Ta strona została przepisana.

Rozumiał, że bez przyjaznych, żyjących obok niego ludzi, puszcza stała się groźną, i wrogą dla niego, że czyha, by pochłonąć go, jak uczyniła to z rozszarpanymi przez wilki kłusownikami, z zastrzelonym Szumacherem, i ze starą, wierną Norą.
Wacek zbroił wysiłek, by zerwać się z tapczana i uciekać w obłędnym strachu.
Sen jednak nie wypuszczał go ze swych kleszczy.
Spał, nie zdając sobie sprawy czy jest to dzień, czy noc.
Obudził się jednak.
Przebudzenie było straszniejsze od zmór nocnych.
Ciężki cios spadł chłopakowi na bok, a był tak silny, że Wacek aż zwinął się niby przetrącony robak, i nie mógł tchu złapać.
Kiedy otworzył przerażone oczy, spostrzegł dwie latarki świecące mu w twarz.
Posłyszał okrzyk niemiecki:
— Szczenię polskie!
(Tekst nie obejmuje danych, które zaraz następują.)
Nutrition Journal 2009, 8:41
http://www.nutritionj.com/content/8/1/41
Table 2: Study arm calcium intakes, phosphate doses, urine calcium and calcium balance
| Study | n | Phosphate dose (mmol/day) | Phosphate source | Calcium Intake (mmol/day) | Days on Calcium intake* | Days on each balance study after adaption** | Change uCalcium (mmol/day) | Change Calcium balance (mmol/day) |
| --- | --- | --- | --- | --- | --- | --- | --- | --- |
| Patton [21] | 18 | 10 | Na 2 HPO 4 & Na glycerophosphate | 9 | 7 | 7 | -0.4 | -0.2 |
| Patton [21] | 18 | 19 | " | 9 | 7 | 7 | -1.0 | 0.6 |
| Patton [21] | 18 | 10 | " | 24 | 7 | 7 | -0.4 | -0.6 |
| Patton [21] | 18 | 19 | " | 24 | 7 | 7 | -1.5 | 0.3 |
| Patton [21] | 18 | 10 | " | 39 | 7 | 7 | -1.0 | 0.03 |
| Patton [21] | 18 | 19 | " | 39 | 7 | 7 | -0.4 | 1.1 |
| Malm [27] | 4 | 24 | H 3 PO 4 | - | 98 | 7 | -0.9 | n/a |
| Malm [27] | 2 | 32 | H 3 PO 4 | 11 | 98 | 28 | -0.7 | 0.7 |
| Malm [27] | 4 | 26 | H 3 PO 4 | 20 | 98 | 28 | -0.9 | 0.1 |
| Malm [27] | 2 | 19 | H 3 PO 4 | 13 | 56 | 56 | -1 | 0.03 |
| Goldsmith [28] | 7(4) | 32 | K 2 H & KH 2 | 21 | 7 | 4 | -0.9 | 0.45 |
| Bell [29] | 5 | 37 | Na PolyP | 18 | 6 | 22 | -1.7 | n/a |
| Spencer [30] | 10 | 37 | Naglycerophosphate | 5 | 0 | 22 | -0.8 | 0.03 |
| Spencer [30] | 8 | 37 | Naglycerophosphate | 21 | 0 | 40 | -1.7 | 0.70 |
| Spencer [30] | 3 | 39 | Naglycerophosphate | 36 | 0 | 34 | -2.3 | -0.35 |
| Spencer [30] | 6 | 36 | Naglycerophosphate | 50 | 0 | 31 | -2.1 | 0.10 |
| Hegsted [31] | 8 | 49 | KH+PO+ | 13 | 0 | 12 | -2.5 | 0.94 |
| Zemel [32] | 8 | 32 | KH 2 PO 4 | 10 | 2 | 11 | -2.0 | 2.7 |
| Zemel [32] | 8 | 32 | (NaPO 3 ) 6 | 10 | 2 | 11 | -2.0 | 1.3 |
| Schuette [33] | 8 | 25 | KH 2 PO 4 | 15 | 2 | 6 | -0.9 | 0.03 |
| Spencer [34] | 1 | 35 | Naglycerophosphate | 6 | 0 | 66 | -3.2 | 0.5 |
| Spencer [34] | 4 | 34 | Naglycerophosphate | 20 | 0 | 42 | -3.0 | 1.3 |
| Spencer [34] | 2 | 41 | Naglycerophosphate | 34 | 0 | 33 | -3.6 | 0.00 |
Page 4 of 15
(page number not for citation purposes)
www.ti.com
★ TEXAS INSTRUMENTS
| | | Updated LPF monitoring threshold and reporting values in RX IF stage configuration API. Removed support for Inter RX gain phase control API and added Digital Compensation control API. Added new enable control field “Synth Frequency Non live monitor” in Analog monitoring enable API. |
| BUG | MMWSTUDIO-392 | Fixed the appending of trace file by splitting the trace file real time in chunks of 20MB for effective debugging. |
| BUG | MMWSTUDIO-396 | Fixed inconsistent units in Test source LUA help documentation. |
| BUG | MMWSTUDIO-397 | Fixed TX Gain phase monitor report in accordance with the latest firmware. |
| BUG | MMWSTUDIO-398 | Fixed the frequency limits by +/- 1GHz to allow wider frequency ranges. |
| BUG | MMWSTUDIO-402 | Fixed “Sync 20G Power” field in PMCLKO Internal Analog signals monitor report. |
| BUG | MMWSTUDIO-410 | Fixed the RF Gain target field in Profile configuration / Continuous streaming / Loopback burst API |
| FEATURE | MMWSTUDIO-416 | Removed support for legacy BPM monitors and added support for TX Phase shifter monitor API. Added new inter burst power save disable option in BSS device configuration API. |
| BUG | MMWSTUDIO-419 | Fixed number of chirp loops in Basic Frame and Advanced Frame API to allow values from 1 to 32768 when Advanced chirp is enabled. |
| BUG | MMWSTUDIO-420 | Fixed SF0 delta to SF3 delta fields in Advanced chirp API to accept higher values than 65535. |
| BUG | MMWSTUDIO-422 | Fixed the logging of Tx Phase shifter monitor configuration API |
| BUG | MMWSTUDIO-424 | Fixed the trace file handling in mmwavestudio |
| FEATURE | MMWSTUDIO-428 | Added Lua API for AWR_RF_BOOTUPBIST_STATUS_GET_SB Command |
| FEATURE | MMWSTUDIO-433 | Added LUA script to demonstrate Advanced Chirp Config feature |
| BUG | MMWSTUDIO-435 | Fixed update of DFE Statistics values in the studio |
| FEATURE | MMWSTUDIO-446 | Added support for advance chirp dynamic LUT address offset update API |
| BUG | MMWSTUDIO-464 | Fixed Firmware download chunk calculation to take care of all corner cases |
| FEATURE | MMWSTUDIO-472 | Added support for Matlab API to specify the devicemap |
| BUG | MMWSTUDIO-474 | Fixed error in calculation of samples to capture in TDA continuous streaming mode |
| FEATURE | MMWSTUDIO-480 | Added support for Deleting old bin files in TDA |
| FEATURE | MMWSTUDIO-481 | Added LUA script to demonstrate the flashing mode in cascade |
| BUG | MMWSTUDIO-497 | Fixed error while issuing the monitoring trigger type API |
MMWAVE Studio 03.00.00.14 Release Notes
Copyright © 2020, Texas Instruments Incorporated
Nie słyszysz pukania do domu?! Zmuszasz władzę do łamania drzwi?! I ten wściekły kundel!
Nowy cios w głowę kolbą karabinu prawie pozbawił chłopca przytomności i mowy.
Z trudem podźwignąl się i spuścił nogi z tapczana.
Na dworze biegał i ujadał Mikuś.
Wacek teraz dopiero zrozumiał, że jest głęboka noc i że do gajówki wdarli się żandarmi.
— Ubieraj się żywo, szczeniaku! Jesteś aresztowany! — wołał jeden i popędzał chłopaka, kopiąc go podkutymi buciskami.
Wacek zapalił lampę i zaczął się ubierać.